The proposed DSAC method is applied in camera post estimation problem, where a CNN is used to generate the hypothese given a $42\times42$ patch (with $40\times40$ patches per image) and the other CNN us used to score the hypothese. Those two CNNs are learned jointly and end-to-end.

DSAC+ method addresses the problem that the scoring CNN used in DSAC is prone to overfit/collapse. As a result, a inliner count is used instead. To make the count differentiable, sigmoid function replaces the step function. The input is $640\times 480$ image and output is $80\times60$ scene coordinate.

# Spatial LSTM

Spatial LSTM claims using a $2048$-dim output of CNN to regress for pose in PostNet is prone to overfit and affects the accuracy. To address this problem, Spatial LSTM proposes to use four LSTMs to extract structure information from $2048$-dim CNN output in four directions, which each reduce the dimension to $32$.

To my opinion, the benefits of using four LSTM to extract structure information in four directions is not very clear.

# VidLoc

VidLoc: A Deep Spatio-Temporal Model for 6-DoF Video-Clip Relocalization

VidLoc proposes to use bidirectionary LSTM to explore the temporal information when computating the camera pose sequence from video. A CNN (similar as PoseNet) is used to extract feature from the image and then feed into LSTM.

# MapNet

MapNet improves PoseNet from the following aspects:

- Log Quaternion Distance: $\ell(R,R^
*)=\lVert log(R^*) - log(R^T)\rVert$ is used for rotation angle; - pairwise constraint is introduced for the relative pose between two frames, where the ground truth relative pose can be obtained via visual odometry or sensor (e.g., gyro)
- unlabled data is introduced, where pairwise constraint is applied;
- to further smooth the trajectory and improve accuracy, a global pose optimization (GPO) is applied for post processing for a window of $k$ frames: \(L_{PGO}(\{p_i\}_{i=1}^T)=\sum_i{l(p_i^*,p_i)}+\sum_{i\neq j}{h(v_{i,j},v_{i,j}^*)}\)
- For backbone ResNet is used instead of GoogLeNet in PoseNet.

# VLocNet

Deep Auxiliary Learning for Visual Localization and Odometry VLocNet++: Deep Multitask Learning for Semantic Visual Localization and Odometry

VLocNet improves PoseNet by adding a constraint on the relative pose for two adjacent frames (visual odometry), which is referred as auxillary learning (multi-task learning), similar as VidLoc. ResNet-50 is used as the backbone, and Siamese network on ResNet-50 is used for the constraint on relative pose.

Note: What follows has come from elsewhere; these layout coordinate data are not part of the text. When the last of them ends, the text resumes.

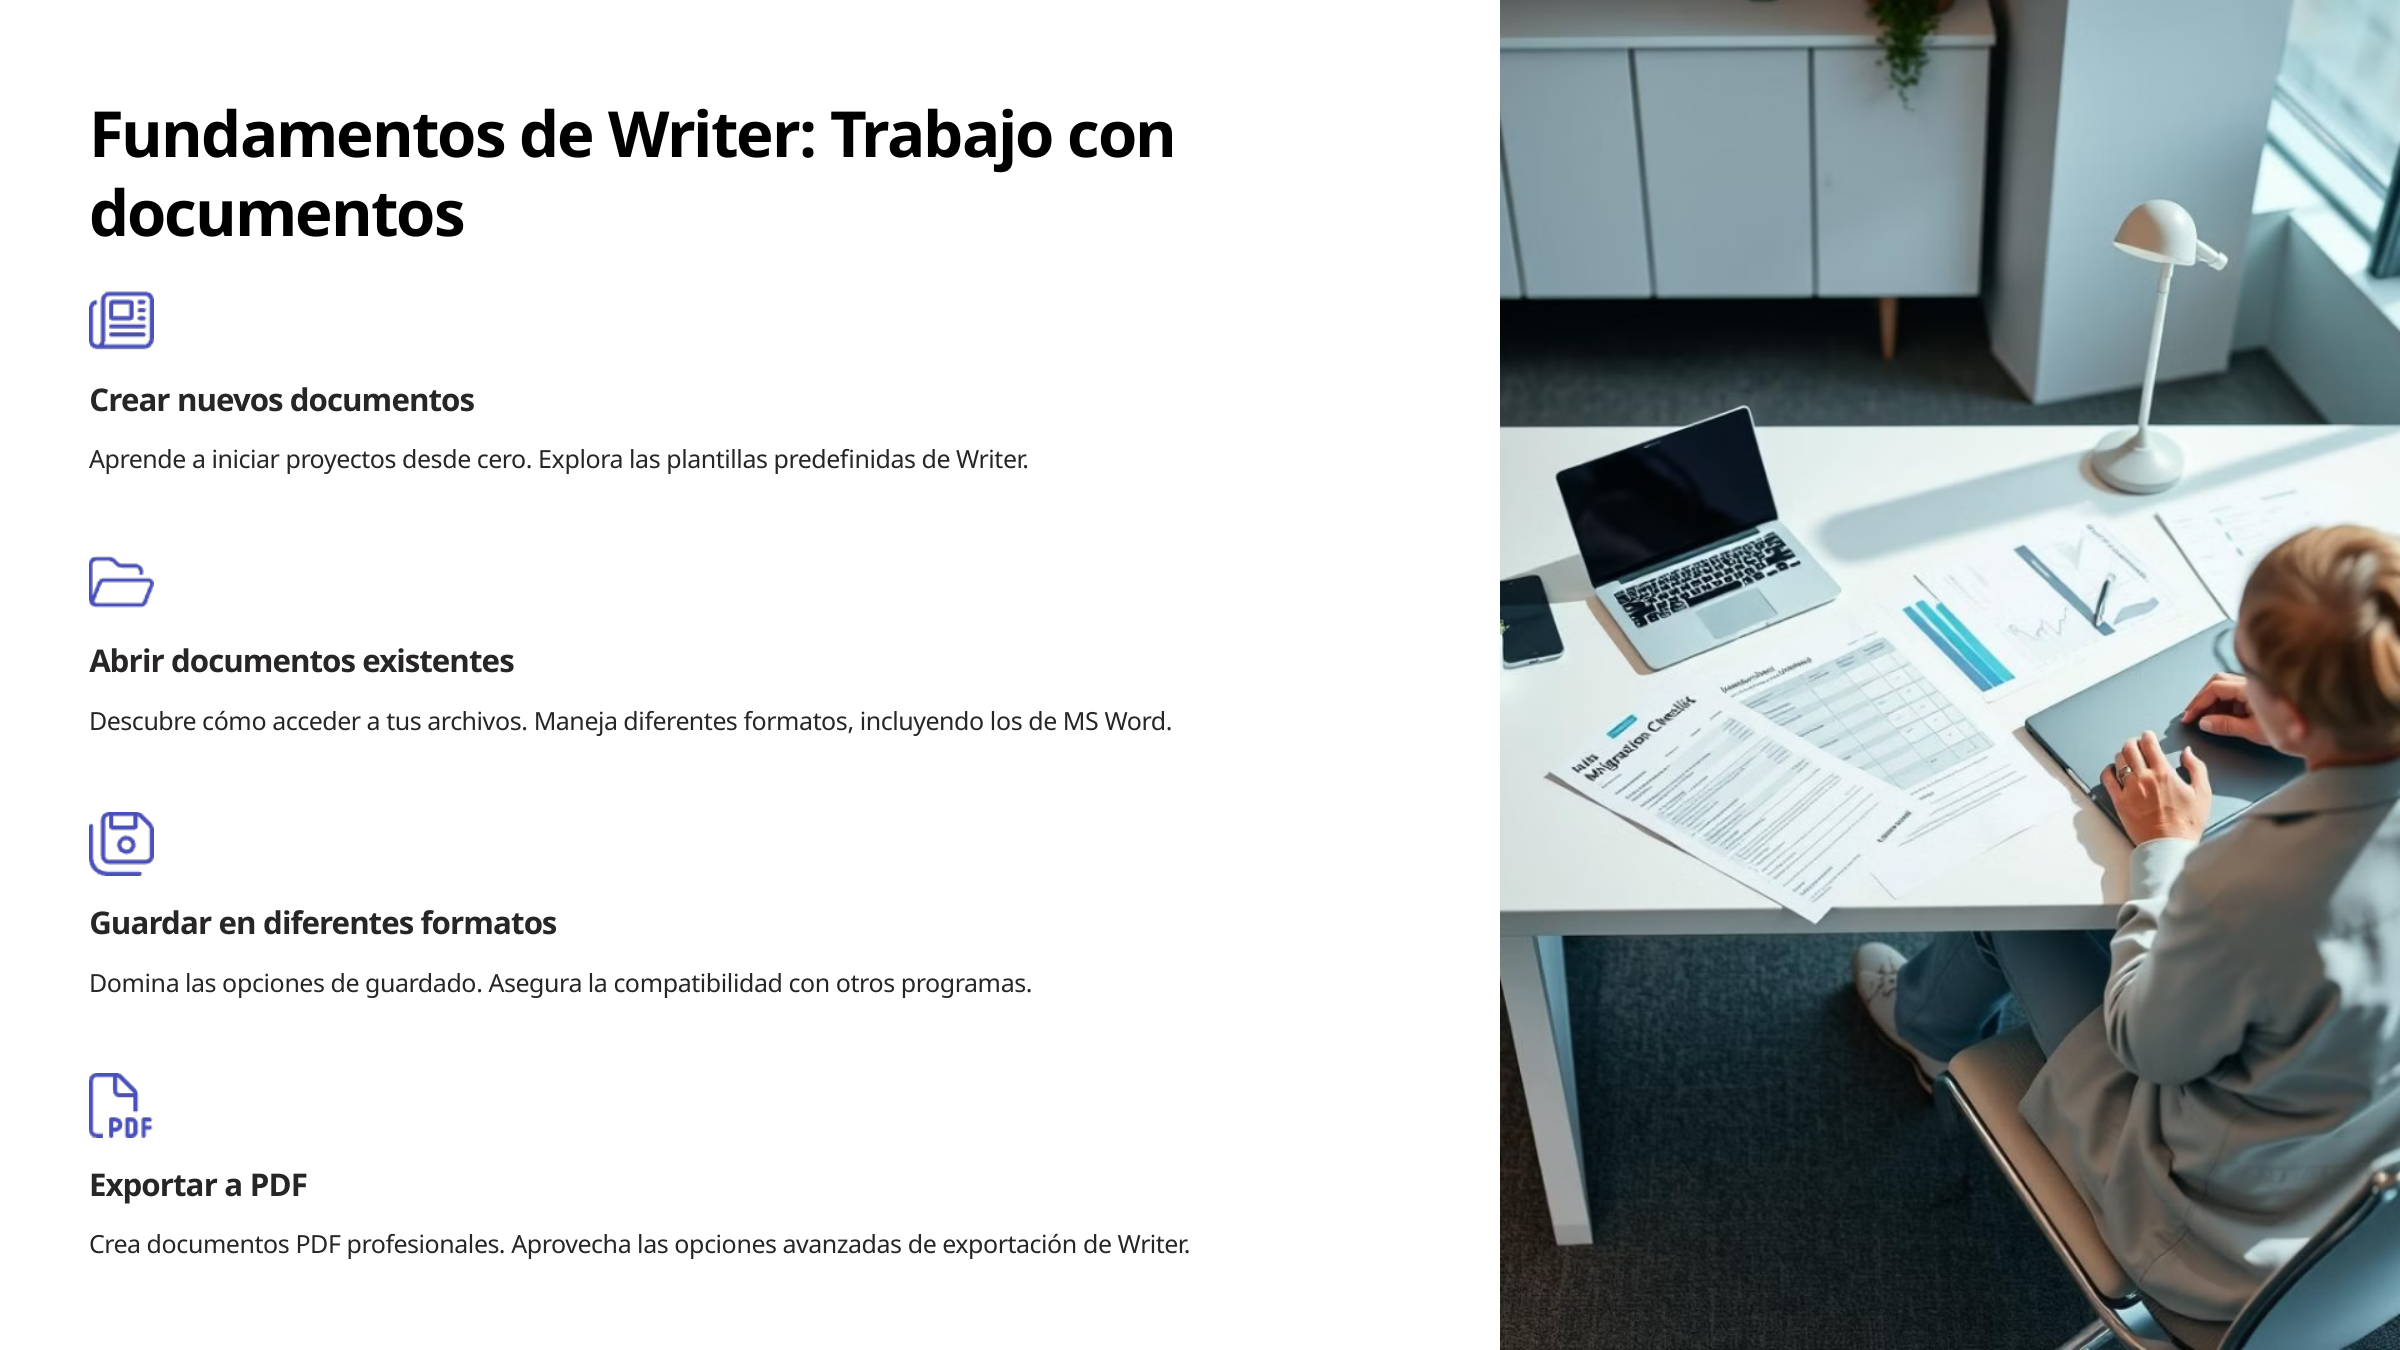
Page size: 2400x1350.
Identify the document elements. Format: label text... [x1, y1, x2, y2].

picture [1500, 0, 2400, 1350]
text_box Guardar en diferentes formatos [89, 901, 549, 942]
text_box Exportar a PDF [89, 1163, 409, 1203]
text_box Aprende a iniciar proyectos desde cero. Explora las plantillas predefinidas de Writer. [89, 432, 1411, 474]
text_box Crea documentos PDF profesionales. Aprovecha las opciones avanzadas de exportación de Writer. [89, 1218, 1411, 1260]
picture [89, 812, 154, 876]
text_box Fundamentos de Writer: Trabajo con documentos [89, 90, 1411, 251]
text_box Domina las opciones de guardado. Asegura la compatibilidad con otros programas. [89, 956, 1411, 998]
picture [89, 1073, 154, 1138]
text_box Abrir documentos existentes [89, 639, 514, 680]
picture [89, 550, 154, 615]
text_box Descubre cómo acceder a tus archivos. Maneja diferentes formatos, incluyendo los de MS Word. [89, 694, 1411, 736]
picture [89, 288, 154, 353]
text_box Crear nuevos documentos [89, 377, 478, 418]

VLocNet++ approach further improves this multi-task learning idea by combining the semantic segmentation task into the pose estimation and visual odometry task.

# NetVLAD

NetVLAD: CNN architecture for weakly supervised place recognition

NetVLAD aims to learn a visual descriptor for place recognition. NetVLAD uses CNN as feature extractor and proposes to use Vector of Locally Aggregated Descriptors (VLAD) to replace existing pooling methods. VLAD is similar to the clustering:

\[V(j,k)=\sum_i{\frac{e^{-\alpha\lvert x_i^j - c_k^j \rvert_2^2}}{\sum_l{e^{-\alpha\lvert x_i^j - c_k^j \rvert_2^2}}}(x_i^j - c_k^j)}\]where $x_i^j$ is the $j_{th}$ dimension of $i_{th}$ feature.

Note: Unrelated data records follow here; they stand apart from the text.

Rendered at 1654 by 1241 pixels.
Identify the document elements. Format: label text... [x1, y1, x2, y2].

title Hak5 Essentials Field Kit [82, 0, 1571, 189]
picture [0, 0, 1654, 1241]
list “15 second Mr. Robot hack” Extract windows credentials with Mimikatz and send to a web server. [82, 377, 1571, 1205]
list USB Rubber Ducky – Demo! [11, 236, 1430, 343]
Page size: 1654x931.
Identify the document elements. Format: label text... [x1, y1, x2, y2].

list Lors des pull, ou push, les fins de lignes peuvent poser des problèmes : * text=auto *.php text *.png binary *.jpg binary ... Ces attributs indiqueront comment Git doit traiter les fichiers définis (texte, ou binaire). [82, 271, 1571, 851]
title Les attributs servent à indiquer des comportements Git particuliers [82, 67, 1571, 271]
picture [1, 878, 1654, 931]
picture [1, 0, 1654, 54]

In order to have sufficient training data, NetVLAD proposes the utilize the week label in Google street time machine data, which provides many panonama images associated with GPS location. NetVLAD assumes that the images with close GPS is likely to be similar to each other (potential positive, though we don’t know which one) and images with far GPS is unlikely to be similar to each other (hard negative), that means: \(\min_i{d(q, p_i)} +\epsilon <= d(q, p_j)\ \forall j\) , which naturally fits to hinge loss: \(L=\sum_j{max(0, \min_i{d(q, p_i)} +\epsilon - d(q, p_j))}\)

# MapNet

MapNet: An Allocentric Spatial Memory for Mapping Environments

MapNet proposes to use the recurrent network to remember places visited in the past, as well as to re-localize itself with respect to those, which is updated incrementally using camera observations. In order to localize, these ground-projected camera features are matched against all possible rotations and locations (2D, since z is known).